When the investigators examined practices at their own center, they found that neither the faculty nor residents were using thyroid supplementation for patients with BD.

"If this is something that works, why aren't we using it?" Dr Jacobson, a third-year psychiatry resident, told Medscape Medical News.

To determine the potential utility of thyroid supplementation, the investigators examined a cohort of female patients with rapid-cycling BD who were being treated with mood stabilizers and T4 and who had screened positive for antithyroid antibodies.

Of approximately 1000 clinic patients, six individuals met all of the study's inclusion criteria. Charts were reviewed for clinical visits 6 months before T4 augmentation began and up to 6 months after the maintenance dose was reached.

The number of mood episodes was calculated, and symptom severity was categorized as severe, moderate, mild, partial remission, or full remission on the basis of DSM-5 criteria.

The baseline and final thyroid-stimulating hormone (TSH) and free thyroxine levels and percent TSH suppression were also calculated, and trends on Patient Health Questionnaire-9 (PHQ-9) scores were tallied.

The researchers found that total mood episodes decreased from 2.17 in the pretreatment period to 0.33 6 months after reaching the maintenance T4 dose.

The severity of depressive symptoms decreased in all patients from 1.59 on the four-point Likert scale to 0.81. The severity of manic symptoms decreased in all but one patient, from 0.54 to 0.38 on the Likert scale. PHQ-9 scores decreased from 10.56 to 6.58.

The average final dose of thyroxine was 100.33 μg — far less than the 300 to 500 μg used in previous studies. In three patients, TSH suppression was 10% to 15%; one patient experienced a 10% increase in TSH. No adverse events were reported.

Dr Jacobson said the benefits of T4 supplementation appear to outweigh the risks in this very specific group of female patients.

Limited Evidence of Efficacy

Commenting on the findings, John Mann, MD, Paul Janssen Professor of Translational Neuroscience at New York-Presbyterian/Columbia University Medical Center, New York City, described the research as "a small ideographic study which basically helps to draw our attention to this area but doesn't answer any important questions."
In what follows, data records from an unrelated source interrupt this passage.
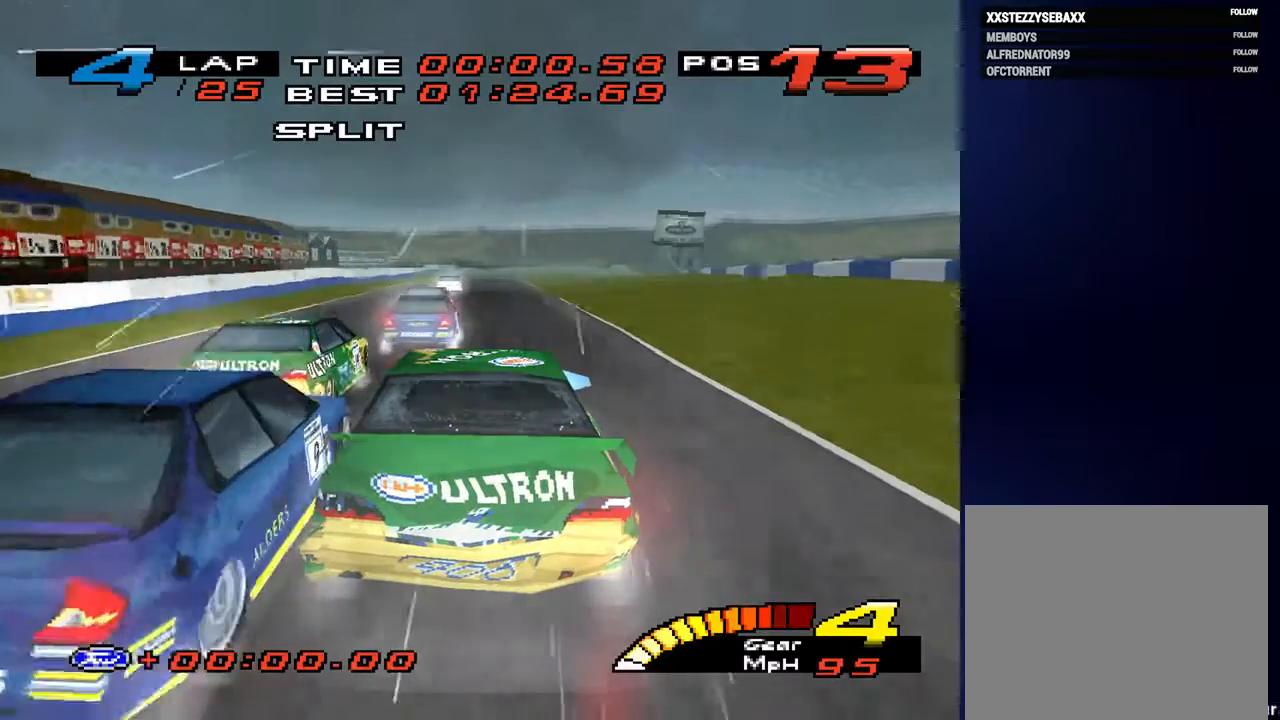
{"buttons": ["CROSS"], "left_stick": "down", "right_stick": "center", "events": [[33, "CROSS", "up"], [100, "CROSS", "down"], [167, "left_stick", "down"], [200, "CROSS", "up"], [267, "CROSS", "down"], [333, "left_stick", "down-right"], [467, "left_stick", "down"]]}
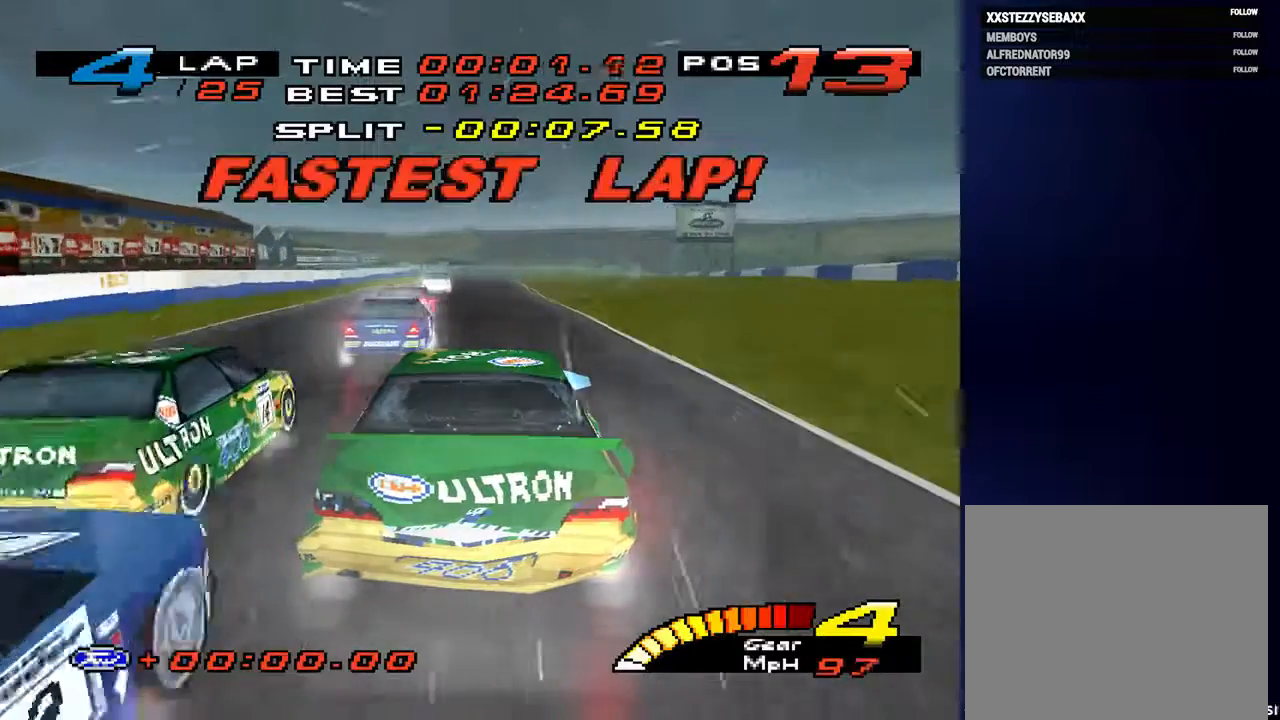
{"buttons": ["CROSS"], "left_stick": "down", "right_stick": "center", "events": []}
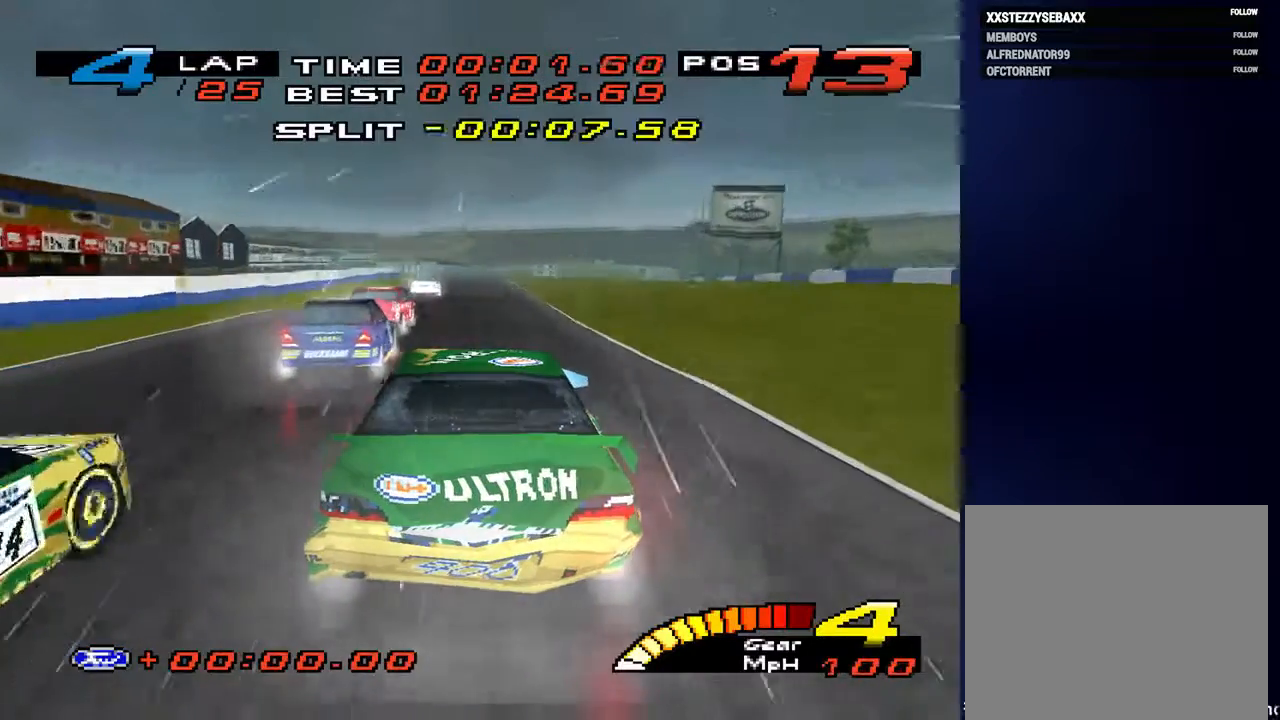
{"buttons": ["CROSS"], "left_stick": "down", "right_stick": "center", "events": []}
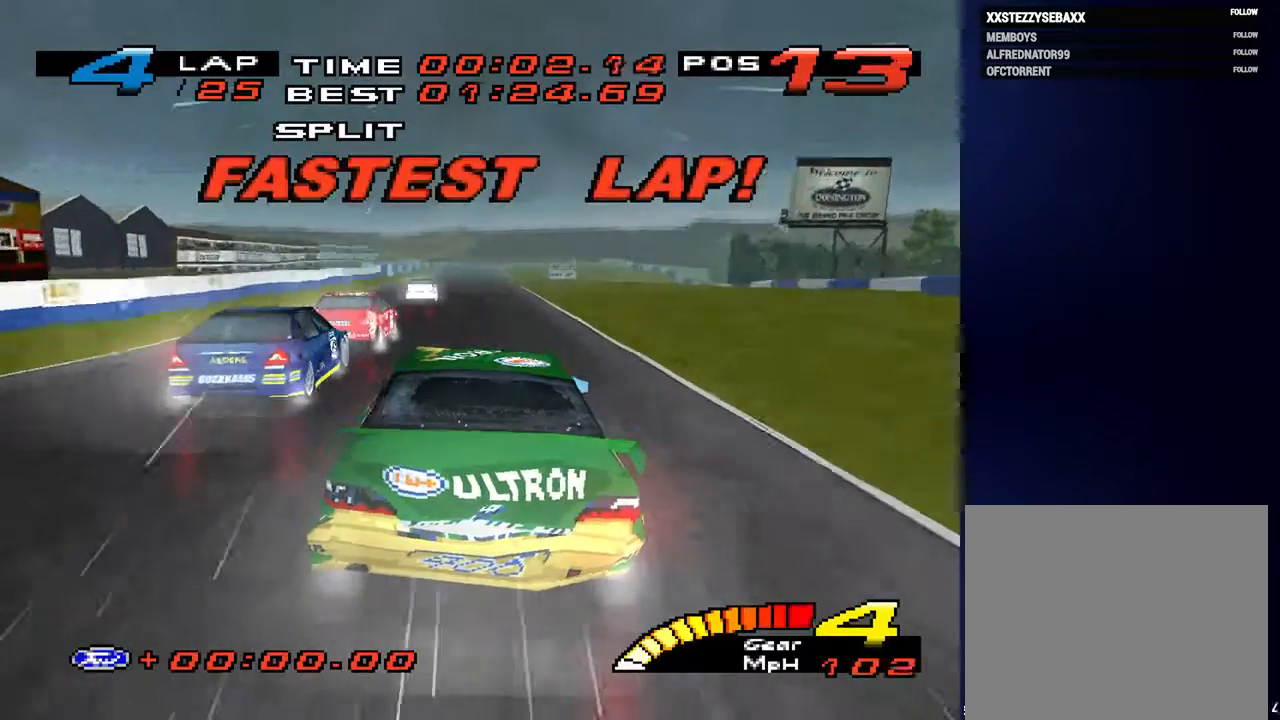
{"buttons": ["CROSS"], "left_stick": "down", "right_stick": "center", "events": []}
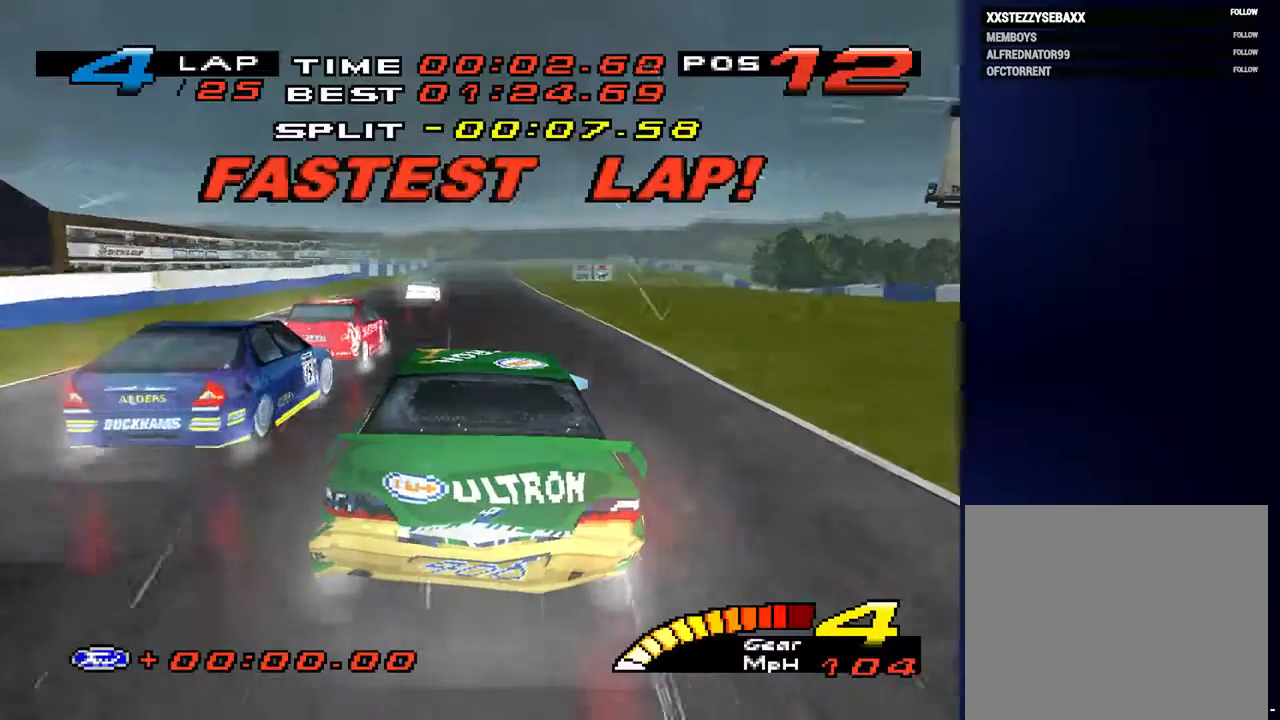
{"buttons": [], "left_stick": "down", "right_stick": "center", "events": [[33, "CROSS", "up"], [33, "R2", "down"], [100, "CROSS", "down"], [200, "R2", "up"], [500, "CROSS", "up"]]}
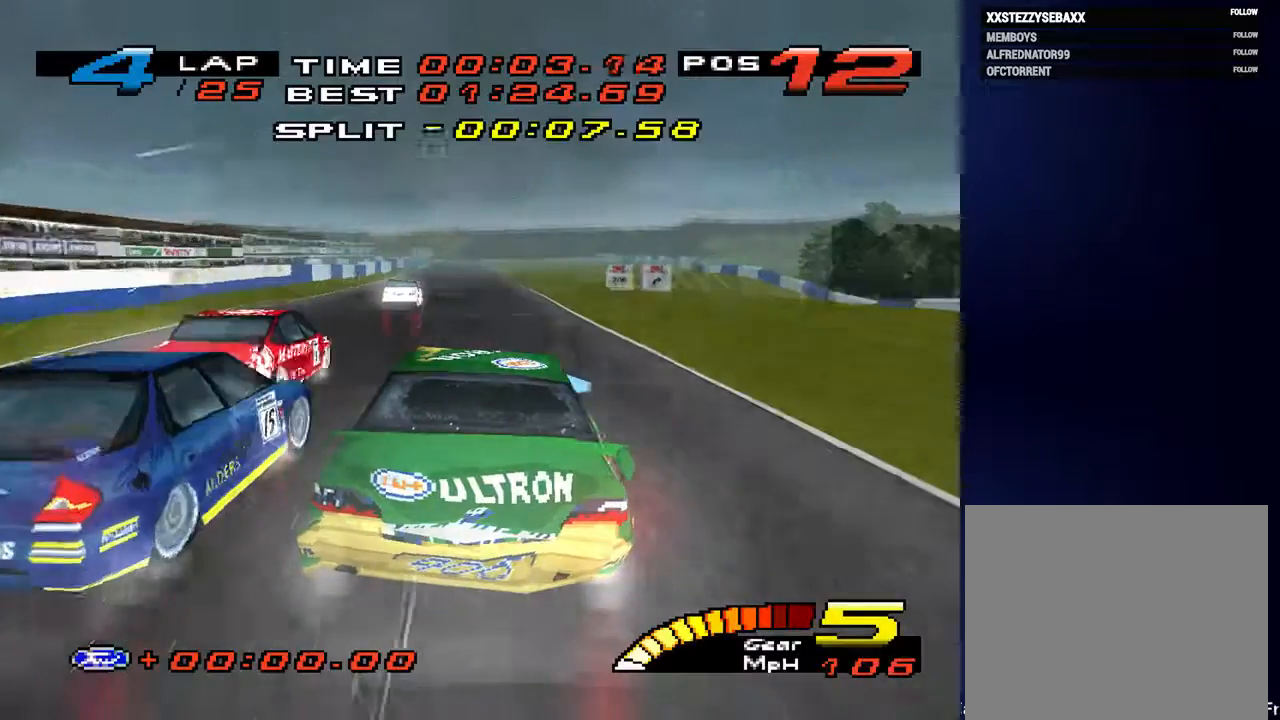
{"buttons": [], "left_stick": "down", "right_stick": "center", "events": [[33, "CROSS", "down"], [233, "CROSS", "up"], [267, "CROSS", "down"], [467, "CROSS", "up"]]}
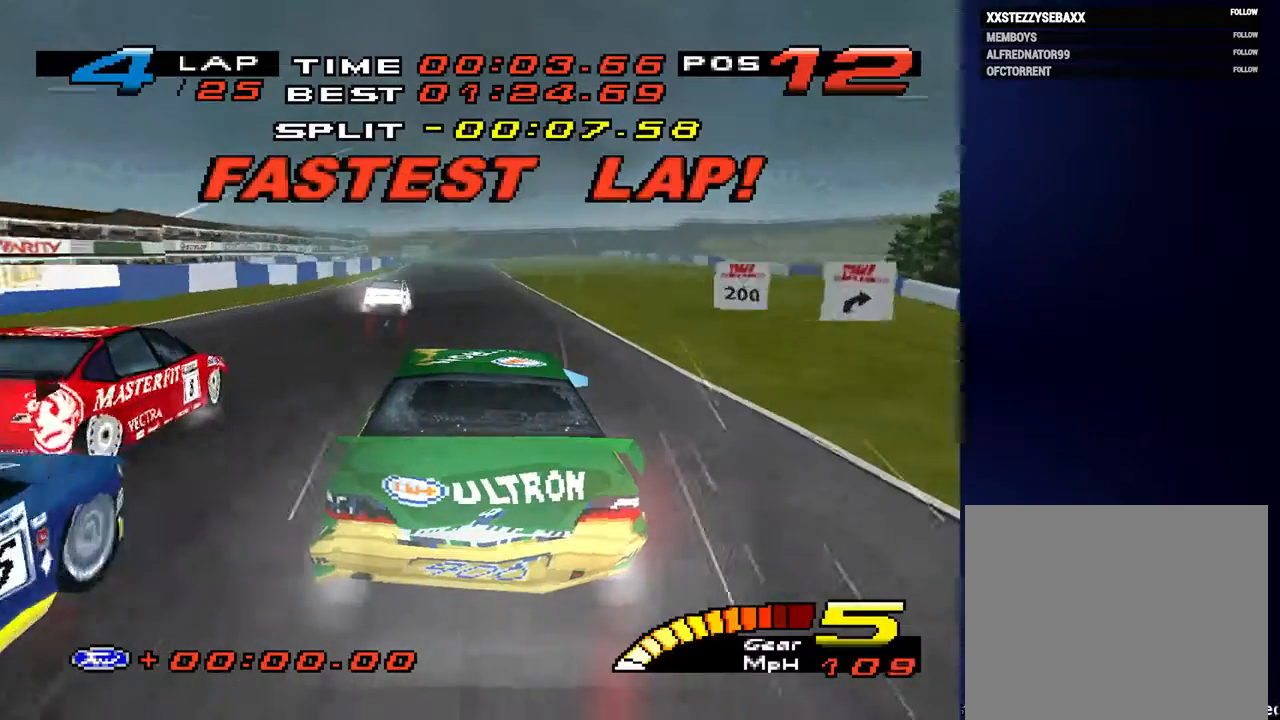
{"buttons": ["CROSS"], "left_stick": "down-left", "right_stick": "center", "events": [[33, "CROSS", "down"], [233, "CROSS", "up"], [267, "CROSS", "down"], [433, "left_stick", "down-left"]]}
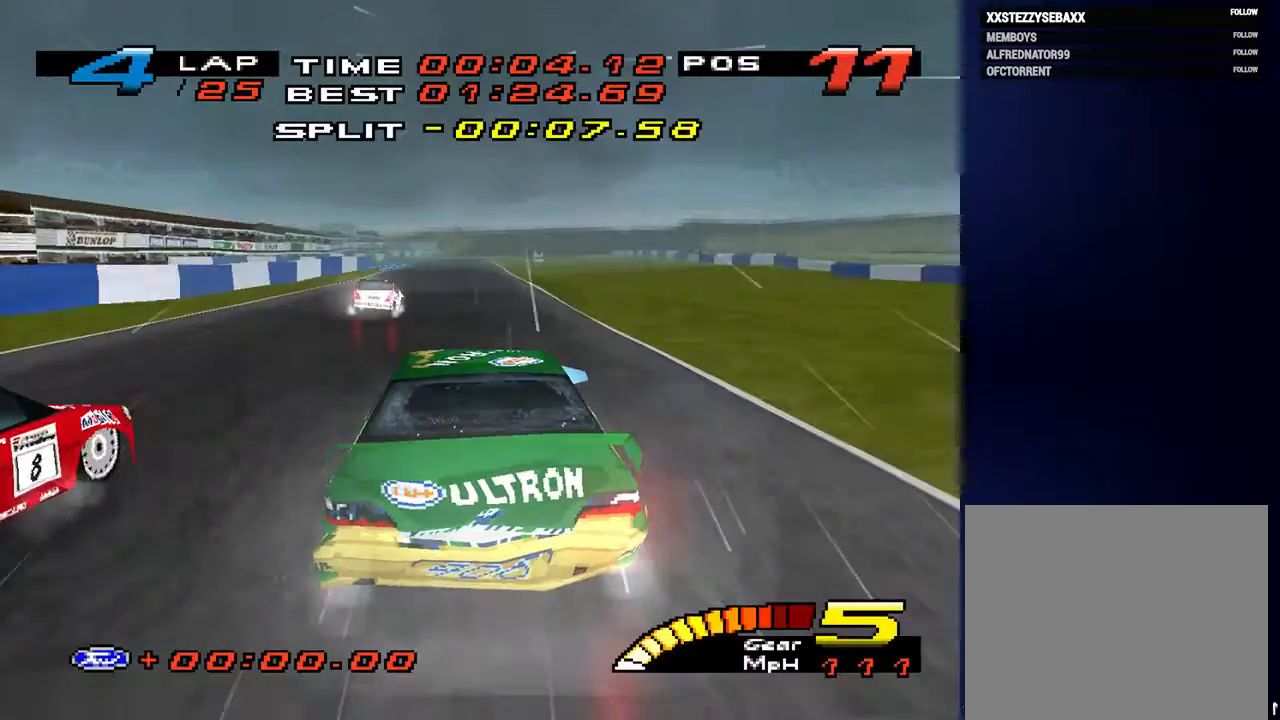
{"buttons": ["CROSS"], "left_stick": "down", "right_stick": "center", "events": [[233, "CROSS", "up"], [300, "CROSS", "down"], [400, "left_stick", "down"]]}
Dr Mann and others have shown that people with depression have a deficiency of transthyretin, a transporter of thyroxine and retinol, in the cerebrospinal fluid. Thus, they may not have enough thyroid hormone in the brain and could possibly benefit from supplementation to raise levels in the brain, Dr Mann told Medscape Medical News. But thyroid hormone cannot be measured in the brain, which means it is not possible to determine efficacy.

In addition, thyroid supplementation carries some risk, especially if TSH levels are in the normal range, he said.

"Clinicians need to weigh all these factors in deciding whether or not to take a treatment-resistant patient and add Synthroid [T4] to try and get an antidepressant response," said Dr Mann.

The same goes for giving T4 "to try and stabilize a rapidly cycling bipolar patient who's not responding to standard mood stabilizers," or for adding triiodothyronine to accelerate the antidepressant response, he added.

For patients who do not respond to standard medications, clinicians may be "forced to consider [supplementation] as one of the tools in the toolbox," said Dr Mann, but he added, "All of these options are only modestly supported by evidence of efficacy and need to be considered in the total medical context of the patient."

For patients with mood disorders, reviewing thyroid function should be part of the initial evaluation, said Dr Mann.

Dr Jacobson and Dr Mann have disclosed no relevant financial relationships.

American Psychiatric Association (APA) 2017 Annual Meeting. Abstract 133, presented May 20, 2017.